Corona discharge that occurs between the body surface and electrode , developing not only in the air gap , but deep in biological tissues. Electromagnetic fluctuations in different range stimulate metabolism, tissue respiration, normalized activity of the autonomic nervous system, the endocrine glands , promote partial resorption of salt deposits , regeneration of damaged tissues.

Apparatus Crown meets state standards for medical devices .

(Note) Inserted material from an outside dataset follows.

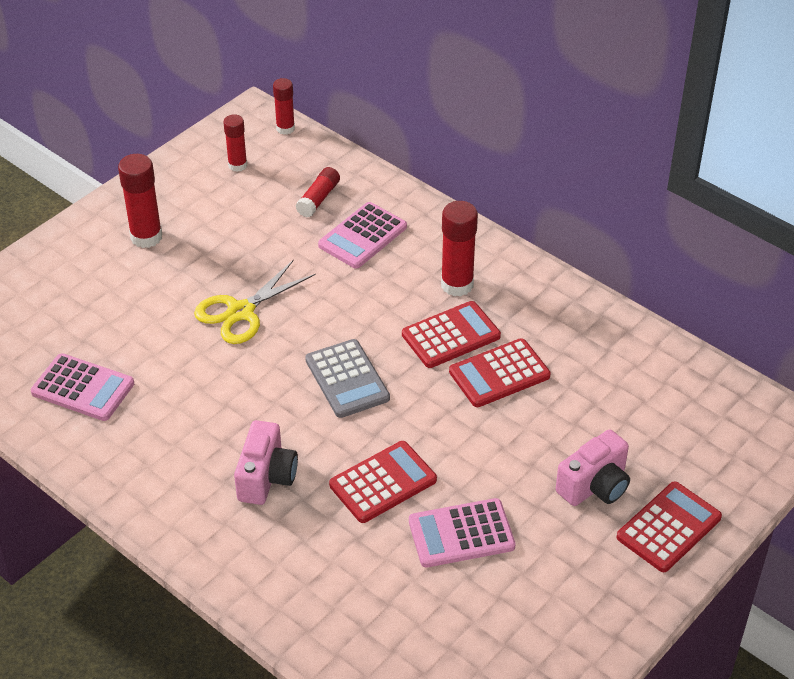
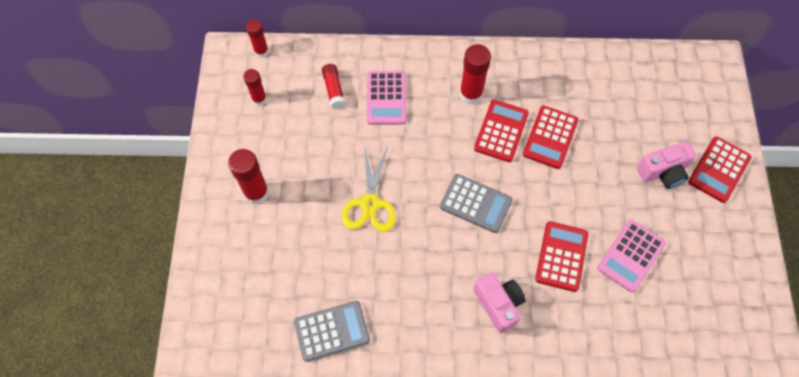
camera: 40 degrees left, 20 degrees up
pink calculator [31,353,134,421] -> grey calculator [294,301,370,362]
pink camera [556,429,630,506] -> pink camera turned 60 degrees clockwise [637,141,696,189]
red calculator [616,481,722,572] -> red calculator turned 150 degrees counterclockwise [688,136,751,203]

Apparatus darsonvalization Crown recommended for treatment of:

- Skin diseases (eczema, herpes, acne , atopic dermatitis , psoriasis, lichen planus , scleroderma , hair loss , seborrhea );

- Purulent and inflammatory processes ( boils , burns , frostbite , bruises , hematoma , postoperative infiltrates and wounds , sores , etc.);

- Diseases of the respiratory system (tracheitis , bronchitis , asthma );

- Diseases of the nose (allergic rhinitis, sinusitis, etc. );

- Diseases of the muscles , tendons and articular bags aponeurosis ( myalgia, myositis );

- Diseases of the joints ( arthritis , arthritis, spondylarthritis , etc.);

- Diseases of arteries and veins ( endarteritis obliterans , Raynaud's disease , varicose veins , thrombophlebitis , etc.);

- Neurological diseases ( neuritis , functional vascular disease).